Secara sepintas, perbedaan antara akun demo dan akun riil hanya sebatas modalnya saja. Akun demo tak membutuhkan modal sepeserpun karena hanya mentransaksikan uang-uangan, sedangkan akun riil berurusan dengan uang sungguhan. Namun, sebenarnya perbedaan keduanya lebih dari itu. Dan perbedaan-perbedaan inilah yang perlu dijembatani agar akun demo berfungsi optimal sebagai sarana latihan sebelum memulai akun riil.

Tips Latihan Trading Forex Pada Akun Demo

1. Memperlakukan Akun Demo Layaknya Akun Riil

Dalam akun demo, jumlah uang virtual yang dapat digunakan oleh trader itu berjumlah tak terbatas. Kalaupun dana sudah habis, trader bisa meminta kepada broker agar menambahnya lagi. Namun, jika Anda trading pada akun riil, maka jumlah uang yang dapat digunakan akan sangat terbatas. Hal ini menimbulkan kesenjangan kondisi psikologis bagi trader. Selain itu, cara mengelola (manajemen) dana antara modal besar dengan modal kecil juga harus berbeda.

Bayangkan seandainya Anda punya modal 10 ribu Dolar AS, maka posisi trading mengalami floating minus hingga 500 pips pun mungkin bisa tetap santai-santai saja. Namun, ketika Anda hanya punya modal 100 Dolar AS, maka bisa jadi posisi minus 100 pips saja sudah bikin kelabakan.

Agar kesenjangan psikologis ini sirna dan Anda bisa berlatih mengelola dana virtual layaknya uang sungguhan, maka Anda harus membatasi jumlah uang dalam balance akun demo. Umpama Anda akan mulai trading dengan modal 100 Dolar AS saja, maka latihan demo lah dengan modal sebesar itu juga. Jangan keliru menggunakan akun demo dengan modal 10 ribu Dolar AS.

2. Menyusun Jurnal Trading Sebagai Bahan Evaluasi

Ketika seseorang mengirim order pada akun trading demo, maka order itu akan langsung tereksekusi secara instan, tepat pada level harga yang diinginkan. Namun, order pada akun trading riil bisa jadi tak tereksekusi semudah itu. Order pada akun trading riil bisa jadi mengalami slippage atau requote yang mengakibatkan order tidak tereksekusi tepat.

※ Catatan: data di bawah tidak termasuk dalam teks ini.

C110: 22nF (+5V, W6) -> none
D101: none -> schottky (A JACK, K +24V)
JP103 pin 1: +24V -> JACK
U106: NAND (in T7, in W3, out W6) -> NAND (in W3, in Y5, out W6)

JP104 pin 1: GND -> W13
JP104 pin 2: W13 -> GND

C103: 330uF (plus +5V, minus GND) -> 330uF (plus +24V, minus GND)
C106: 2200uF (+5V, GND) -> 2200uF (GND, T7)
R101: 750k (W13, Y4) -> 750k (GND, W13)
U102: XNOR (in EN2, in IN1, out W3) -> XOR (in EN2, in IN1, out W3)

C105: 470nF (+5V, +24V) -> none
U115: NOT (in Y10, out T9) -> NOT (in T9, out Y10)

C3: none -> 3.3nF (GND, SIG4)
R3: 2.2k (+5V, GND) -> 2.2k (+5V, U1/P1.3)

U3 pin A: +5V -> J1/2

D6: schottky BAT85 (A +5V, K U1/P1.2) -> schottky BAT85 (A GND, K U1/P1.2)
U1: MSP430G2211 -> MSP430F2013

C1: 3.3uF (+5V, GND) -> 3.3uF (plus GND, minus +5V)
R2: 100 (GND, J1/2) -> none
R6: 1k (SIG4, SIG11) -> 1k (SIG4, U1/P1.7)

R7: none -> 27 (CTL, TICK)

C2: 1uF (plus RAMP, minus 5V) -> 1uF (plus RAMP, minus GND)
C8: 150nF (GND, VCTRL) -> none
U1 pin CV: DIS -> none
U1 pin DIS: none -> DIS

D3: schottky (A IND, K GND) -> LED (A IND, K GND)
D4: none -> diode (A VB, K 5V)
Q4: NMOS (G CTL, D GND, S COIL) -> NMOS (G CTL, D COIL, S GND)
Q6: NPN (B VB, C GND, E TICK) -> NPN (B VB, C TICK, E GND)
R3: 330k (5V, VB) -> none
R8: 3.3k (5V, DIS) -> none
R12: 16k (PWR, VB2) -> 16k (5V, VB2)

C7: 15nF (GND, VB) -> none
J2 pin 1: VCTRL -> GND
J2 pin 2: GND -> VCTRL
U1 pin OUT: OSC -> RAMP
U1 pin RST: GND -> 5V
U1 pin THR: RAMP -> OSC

Ada trader yang menuduh broker sengaja memanipulasi, sehingga muncul perbedaan harga dalam eksekusi order tersebut. Namun, sebenarnya ini merupakan suatu fenomena wajar. Ketika Anda trading dengan uang-uangan, maka pada dasarnya Anda belum ikut berkecimpung dalam pasar sungguhan dan order bisa dieksekusi pada harga berapa saja. Sedangkan ketika Anda trading riil, maka posisi harga yang dieksekusi itu harus mengikuti harga pasar. Jika harga yang diinginkan tidak ada, bagaimana broker bisa mengeksekusinya!?

Cukup sulit untuk menanggulangi kesenjangan yang muncul dalam benak trader terkait kesenjangan ini. Namun, asalkan Anda sudah terbiasa melakukan order secara terencana dan mencatat setiap aktivitas dalam jurnal trading, maka lambat laun akan dapat membiasakan diri. Dengan mengevaluasi jurnal tersebut, Anda bisa meneliti sendiri mana kesalahan trading yang timbul karena eksekusi broker meleset, mana kerugian yang terjadi karena kesalahan Anda sendiri, dan mana masalah yang timbul secara alamiah karena pergerakan pasar memang susah diprediksi. Berawal dari evaluasi, Anda dapat meningkatkan kualitas trading dalam akun riil secara bertahap.